▸ Exercise goal
There are pictures in the records below; leave them out and set down exactly the lines from the one holding "며 수사에 적극 협조하겠다는 입장을 밝혔다." through the one holding "Сегодня небольшой шопинг-гид".

▸ The data

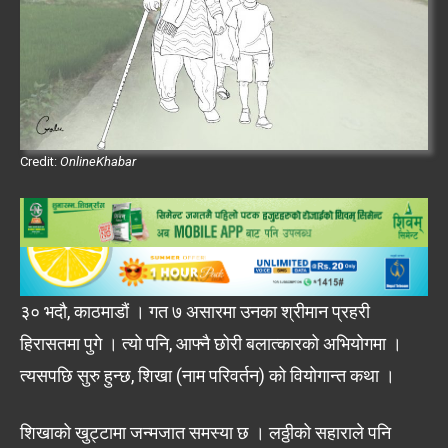
Credit:
OnlineKhabar
३० भदौ, काठमाडौं । गत ७ असारमा उनका श्रीमान प्रहरी
हिरासतमा पुगे । त्यो पनि, आफ्नै छोरी बलात्कारको अभियोगमा ।
त्यसपछि सुरु हुन्छ, शिखा (नाम परिवर्तन) को वियोगान्त कथा ।
शिखाको खुट्टामा जन्मजात समस्या छ । लठ्ठीको सहाराले पनि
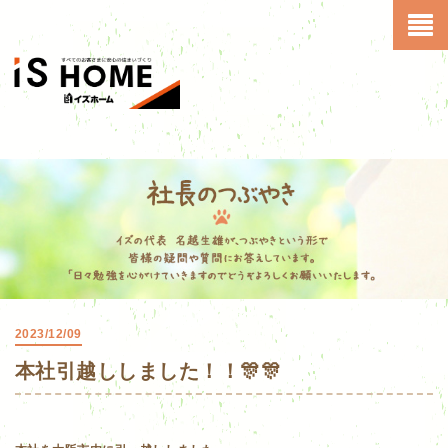
2023/12/09
本社引越ししました！！🎊🎊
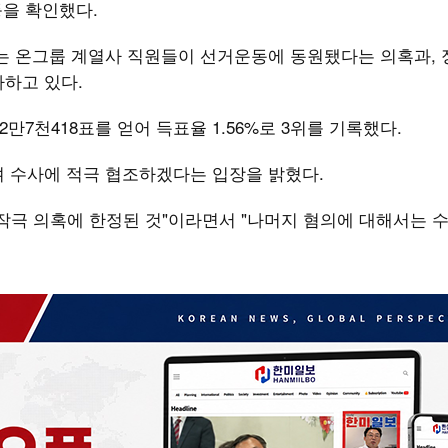
등을 확인했다.
는 온그룹 계열사 직원들이 선거운동에 동원됐다는 의혹과, 정
하고 있다.
2만7천418표를 얻어 득표율 1.56%로 3위를 기록했다.
며 수사에 적극 협조하겠다는 입장을 밝혔다.
작극 의혹에 한정된 것"이라면서 "나머지 혐의에 대해서는 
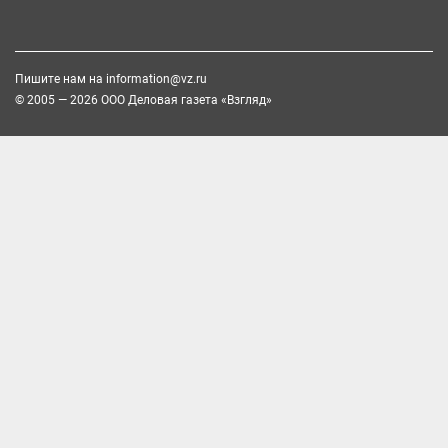
Пишите нам на
information@vz.ru
© 2005 — 2026 ООО Деловая газета «Взгляд»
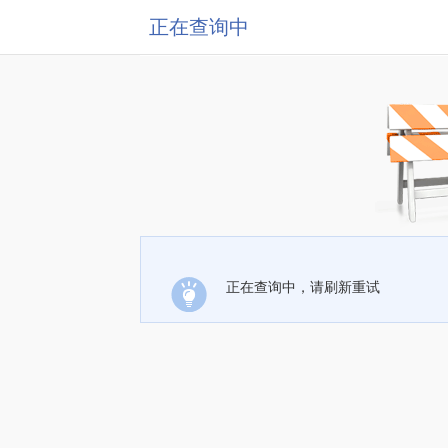
正在查询中
正在查询中，请刷新重试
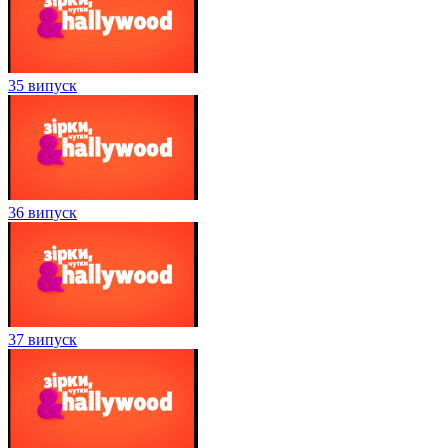
35 випуск
36 випуск
37 випуск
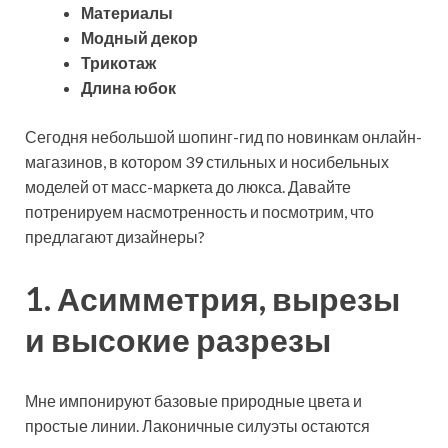
Материалы
Модный декор
Трикотаж
Длина юбок
Сегодня небольшой шопинг-гид по новинкам онлайн-
магазинов, в котором 39 стильных и носибельных
моделей от масс-маркета до люкса. Давайте
потренируем насмотренность и посмотрим, что
предлагают дизайнеры?
1. Асимметрия, вырезы
и высокие разрезы
Мне импонируют базовые природные цвета и
простые линии. Лаконичные силуэты остаются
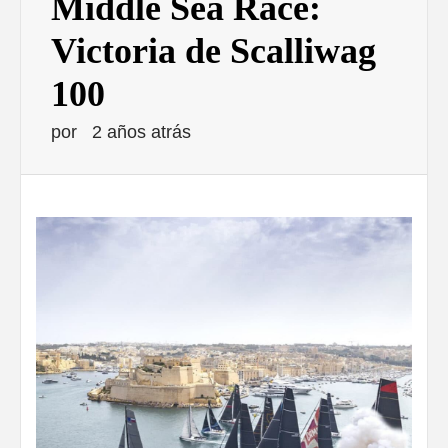
Middle Sea Race:
Victoria de Scalliwag
100
por
2 años atrás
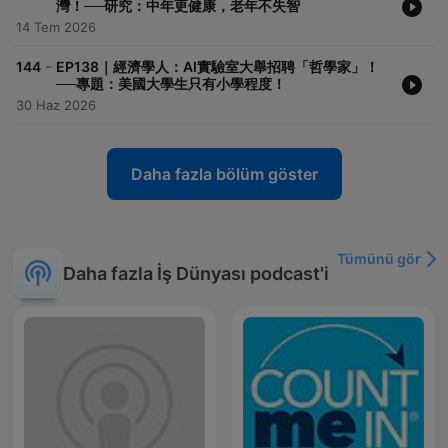
灣！──研究：中年更健康，老年不失智
14 Tem 2026
-
144
EP138｜經濟學人：AI實驗室大舉招聘「哲學家」！
──專題：美國大學生只有小學程度！
30 Haz 2026
Daha fazla bölüm göster
Tümünü gör
Daha fazla İş Dünyası podcast'i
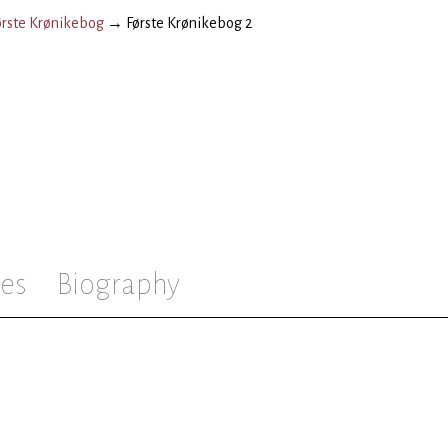
ørste Krønikebog
→
Første Krønikebog 2
es
Biography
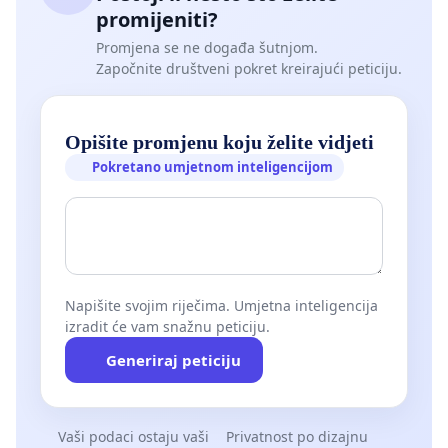
promijeniti?
Promjena se ne događa šutnjom.
Započnite društveni pokret kreirajući peticiju.
Opišite promjenu koju želite vidjeti
Pokretano umjetnom inteligencijom
Napišite svojim riječima. Umjetna inteligencija
izradit će vam snažnu peticiju.
Generiraj peticiju
Vaši podaci ostaju vaši
Privatnost po dizajnu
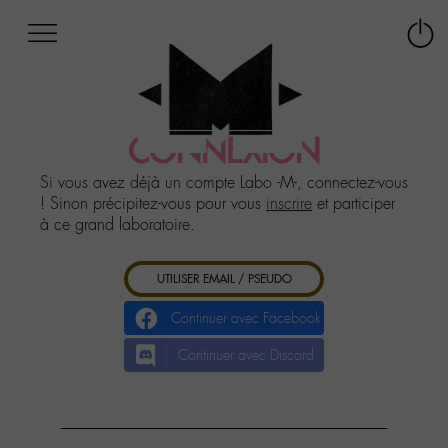
Afficher
Panneau de gestion des cookies
Labo
Connex
-
le
M-
menu
Aller
au
CONNEXION
menu
Aller
Si vous avez déjà un compte Labo -M-, connectez-vous
au
! Sinon précipitez-vous pour vous
inscrire
et participer
contenu
à ce grand laboratoire.
Aller
à
UTILISER EMAIL / PSEUDO
la
recherche
Continuer avec Facebook
Continuer avec Discord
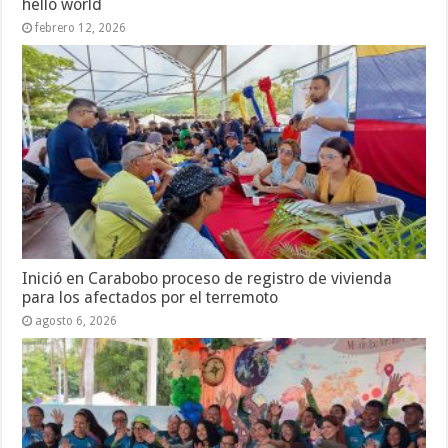
hello world
febrero 12, 2026
Inició en Carabobo proceso de registro de vivienda
para los afectados por el terremoto
agosto 6, 2026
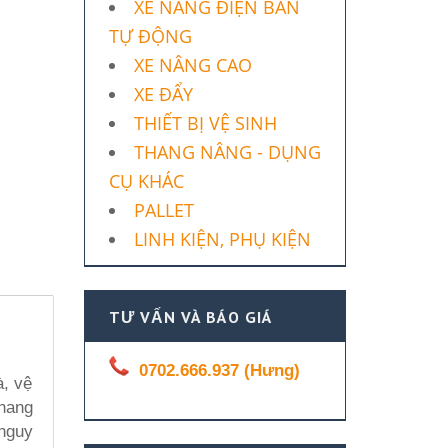
XE NÂNG ĐIỆN BÁN
TỰ ĐỘNG
XE NÂNG CAO
XE ĐẨY
THIẾT BỊ VỆ SINH
THANG NÂNG - DỤNG
CỤ KHÁC
PALLET
LINH KIỆN, PHỤ KIỆN
TƯ VẤN VÀ BÁO GIÁ
0702.666.937 (Hưng)
, vệ
thang
 nguy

▸ Task solution
며 수사에 적극 협조하겠다는 입장을 밝혔다.
작극 의혹에 한정된 것"이라면서 "나머지 혐의에 대해서는 
Пишите нам на
information@vz.ru
© 2005 — 2026 ООО Деловая газета «Взгляд»
正在查询中
正在查询中，请刷新重试
35 випуск
36 випуск
37 випуск
Материалы
Модный декор
Трикотаж
Длина юбок
Сегодня небольшой шопинг-гид по новинкам онлайн-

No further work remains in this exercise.